▸ Task to complete
Skip the images and restate every line of the records exactly.
··········
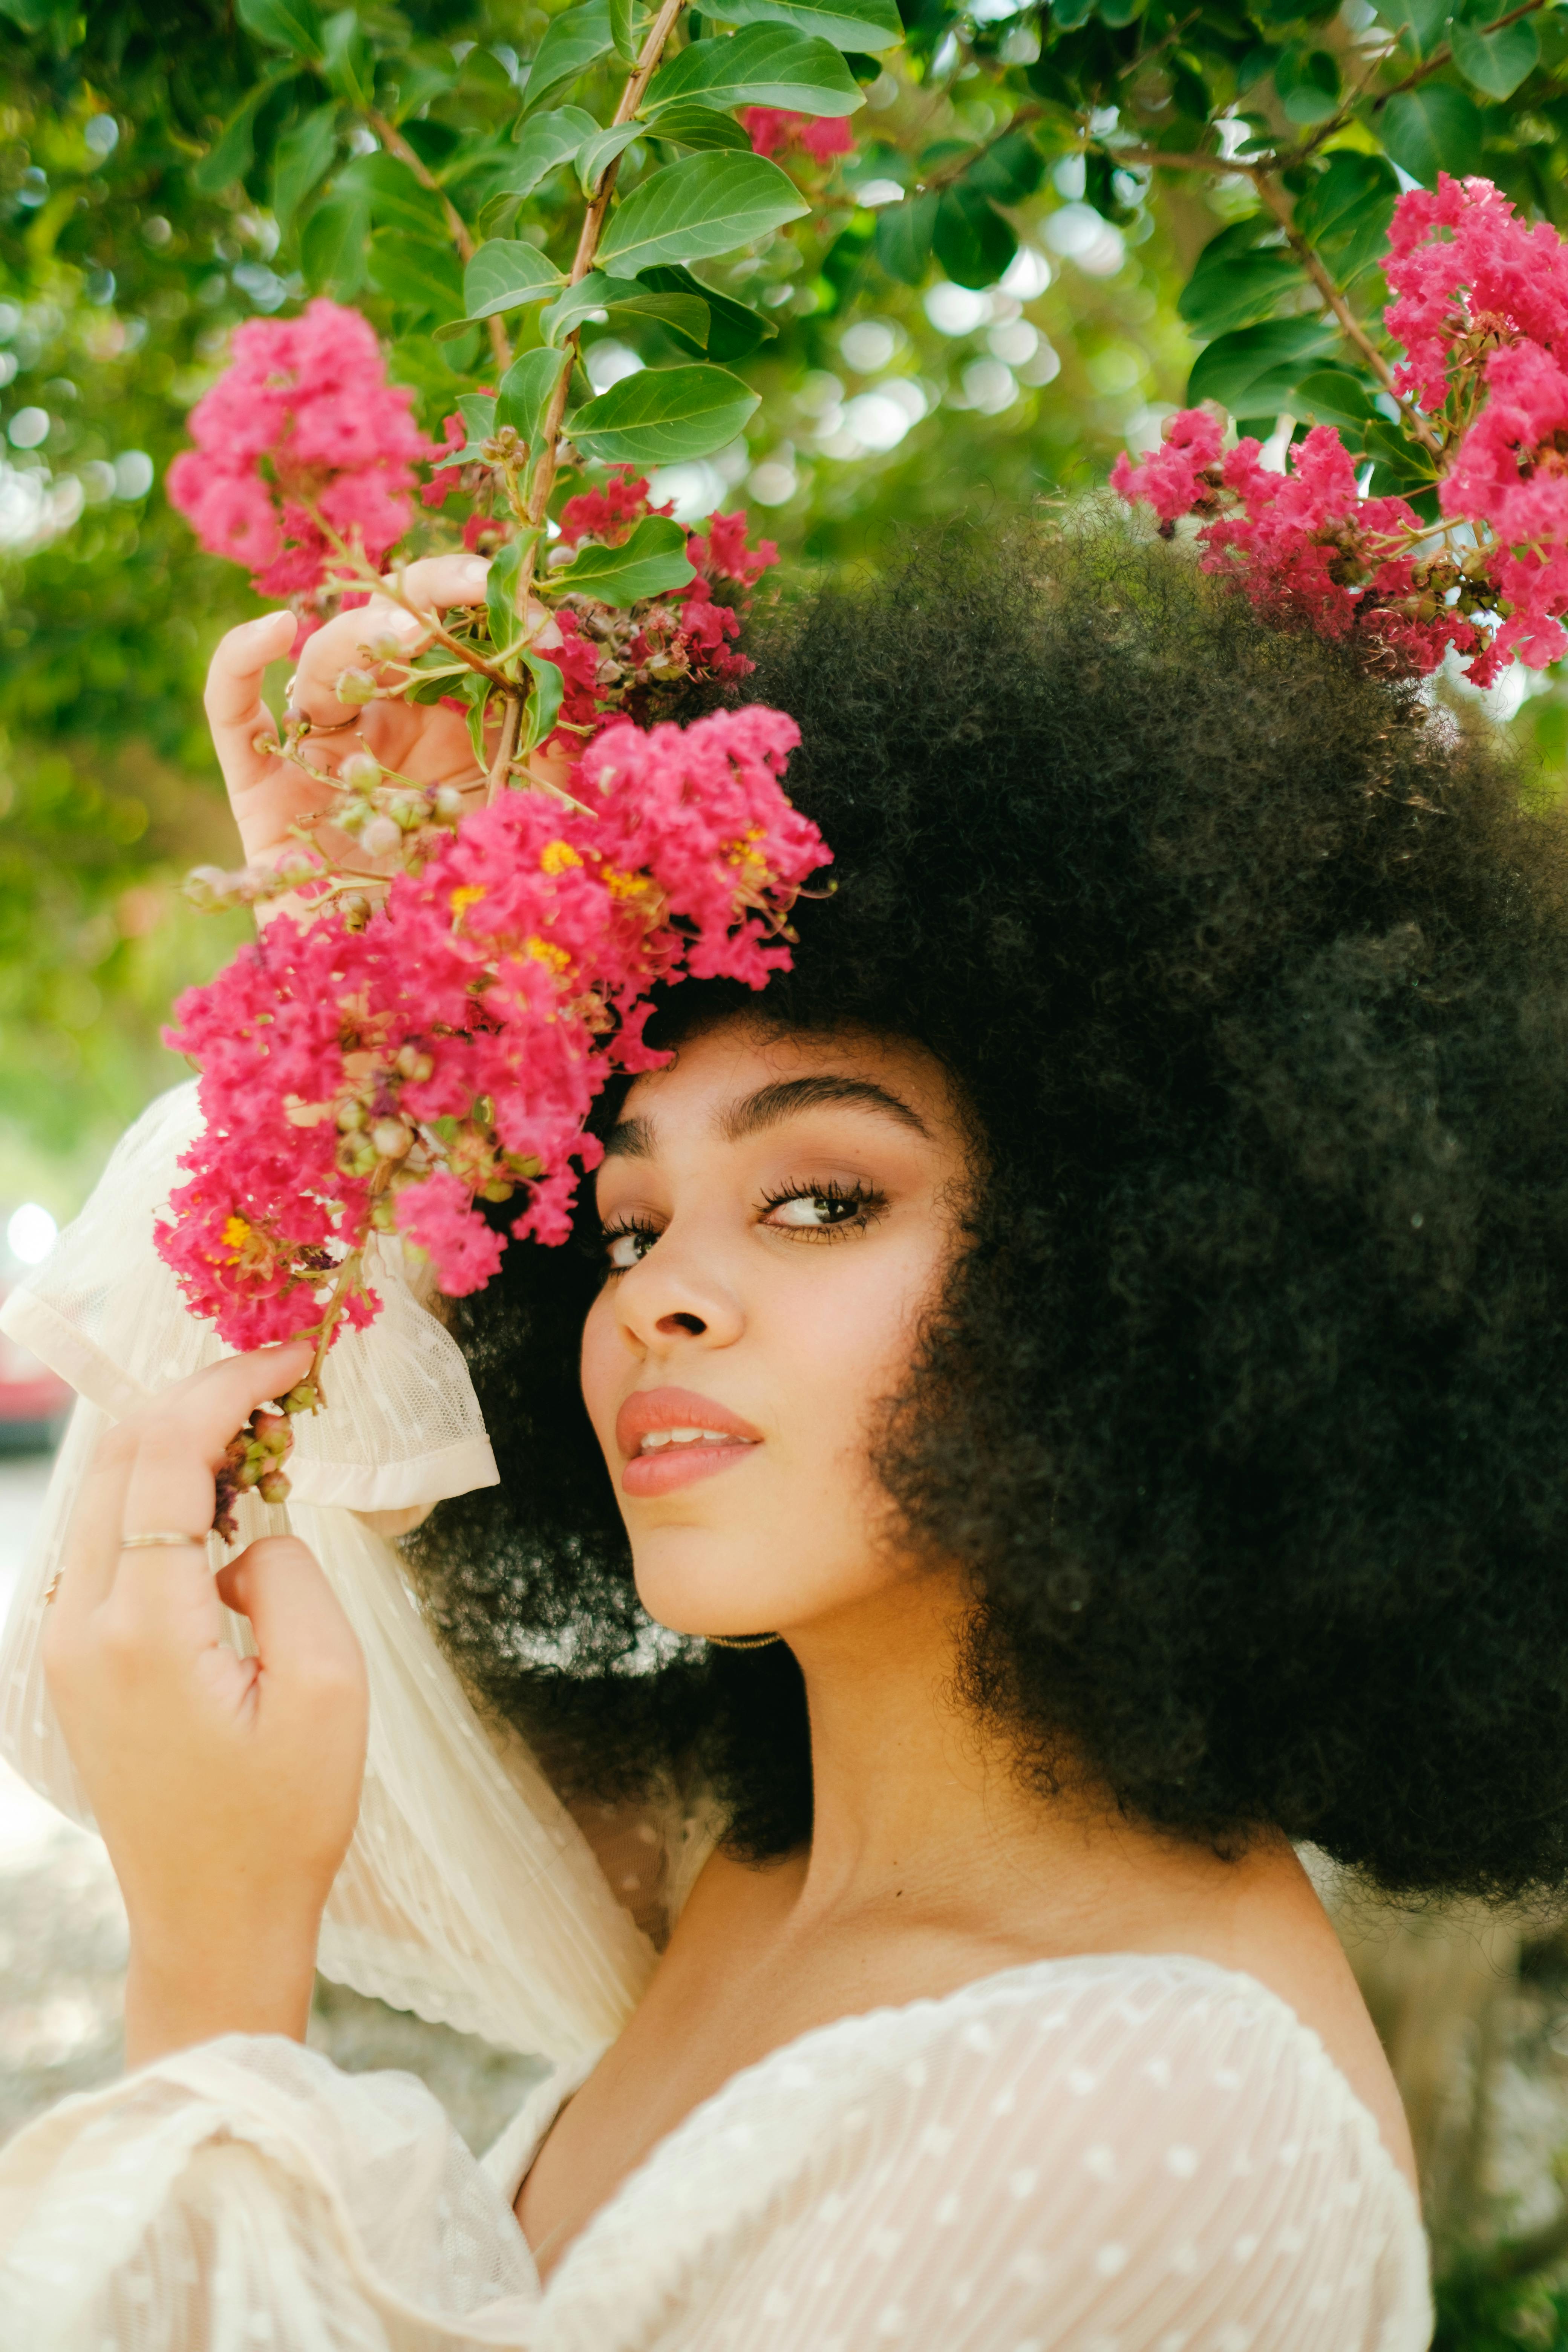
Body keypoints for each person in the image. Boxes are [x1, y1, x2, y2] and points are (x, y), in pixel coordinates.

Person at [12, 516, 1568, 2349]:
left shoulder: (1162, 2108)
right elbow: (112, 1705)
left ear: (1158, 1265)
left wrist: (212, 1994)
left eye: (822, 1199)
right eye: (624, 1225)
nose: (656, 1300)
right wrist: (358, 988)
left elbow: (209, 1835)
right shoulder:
··········
▸ Task answer
Body keypoints for each person in the image. Boxes are [x1, y1, x2, y2] and points are (x, y), in pixel coordinates.

Person at [12, 516, 1568, 2349]:
left shoulder: (1162, 2108)
right elbow: (112, 1705)
left ear: (1158, 1265)
left wrist: (212, 1994)
left eye: (822, 1199)
right eye: (624, 1225)
nose: (656, 1300)
right wrist: (358, 988)
left elbow: (209, 1835)
right shoulder:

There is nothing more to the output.